The two of the main goals of the scalable library for pseudorandom number generation theory and practice is:
1. to use new results in pseudorandom number generation to create an easy and effective new tool.
2. to create a tool that facilitates experimental Monte Carlo computation on scalable patform.
A scalable pseudorandom number generation tool for Monte Carlo must allow the computational scientist to use their computational environment as a numerical laboratory for discovering and verifying new results. Several new mathematical and computer science results serve as the theoretical foundation for this topic's approach.

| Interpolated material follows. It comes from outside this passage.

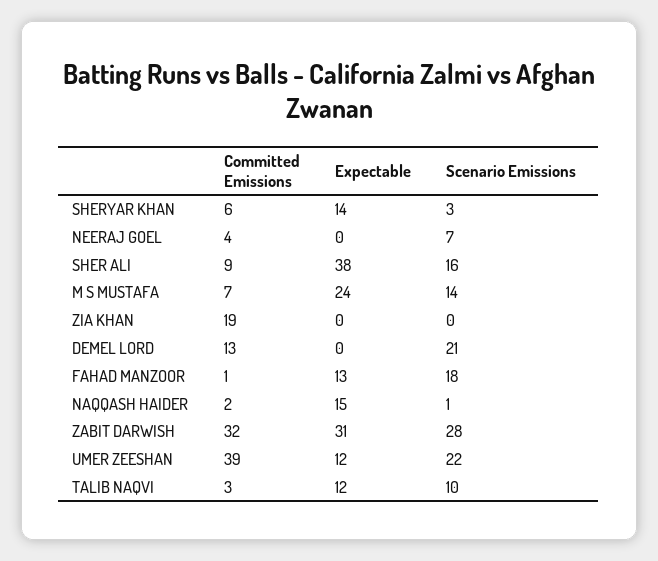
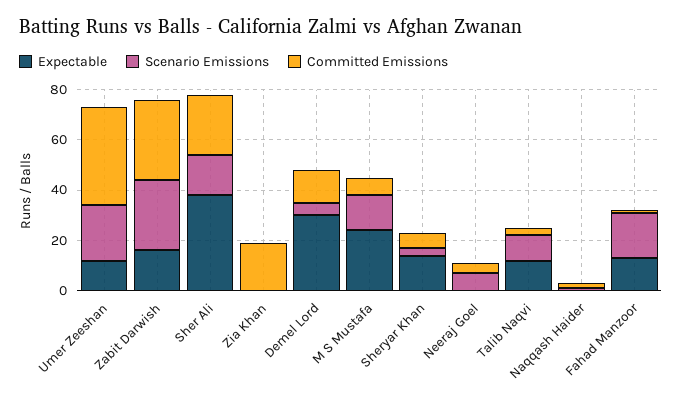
Committed Emissions, SHER ALI: 9 -> 25
Expectable, DEMEL LORD: 0 -> 30
Scenario Emissions, DEMEL LORD: 21 -> 5
Expectable, NAQQASH HAIDER: 15 -> 0
Expectable, ZABIT DARWISH: 31 -> 15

New mathematical results on parameterized pseudorandom number generators have provided three different mathematical methods that can be uniformly incorporated in the library. These are the: i) additive lagged-Fibonacci; ii) prime modulus linear congruential; and iii) maximal-period shift-register generators.
Given parameterized generators, one can map an enumeration of the generators onto a binary tree in a canonical way. The mapping to the binary tree then permits the assignment and dynamic allocation of pseudorandom number streams in a parallel environment without the need for interprocessor communication. Large-scale calculations will be used to demonstrate the usefulness of the package and power of Monte Carlo approach in general will be carried out.